Stored data entries

....

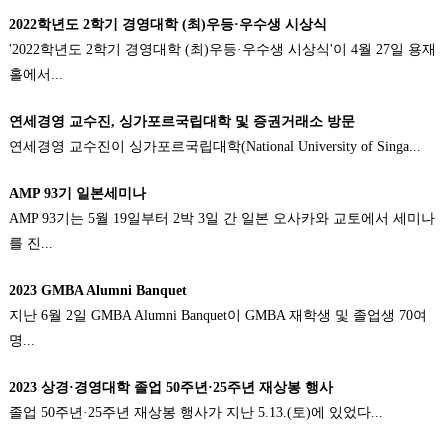
2022학년도 2학기 경영대학 (최)우등·우수생 시상식
'2022학년도 2학기 경영대학 (최)우등·우수생 시상식'이 4월 27일 용재
홀에서...
연세경영 교수진, 싱가포르국립대학 및 증권거래소 방문
연세경영 교수진이 싱가포르국립대학(National University of Singa...
AMP 93기 일본세미나
AMP 93기는 5월 19일부터 2박 3일 간 일본 오사카와 교토에서 세미나
를 진...
2023 GMBA Alumni Banquet
지난 6월 2일 GMBA Alumni Banquet이 GMBA 재학생 및 졸업생 70여
명...
2023 상경·경영대학 졸업 50주년·25주년 재상봉 행사
졸업 50주년·25주년 재상봉 행사가 지난 5.13.(토)에 있었다...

....

* Exercise directions *
Go through the entries and retype them exactly, except for the images.

* Problem solution *
2022학년도 2학기 경영대학 (최)우등·우수생 시상식
'2022학년도 2학기 경영대학 (최)우등·우수생 시상식'이 4월 27일 용재
홀에서...
연세경영 교수진, 싱가포르국립대학 및 증권거래소 방문
연세경영 교수진이 싱가포르국립대학(National University of Singa...
AMP 93기 일본세미나
AMP 93기는 5월 19일부터 2박 3일 간 일본 오사카와 교토에서 세미나
를 진...
2023 GMBA Alumni Banquet
지난 6월 2일 GMBA Alumni Banquet이 GMBA 재학생 및 졸업생 70여
명...
2023 상경·경영대학 졸업 50주년·25주년 재상봉 행사
졸업 50주년·25주년 재상봉 행사가 지난 5.13.(토)에 있었다...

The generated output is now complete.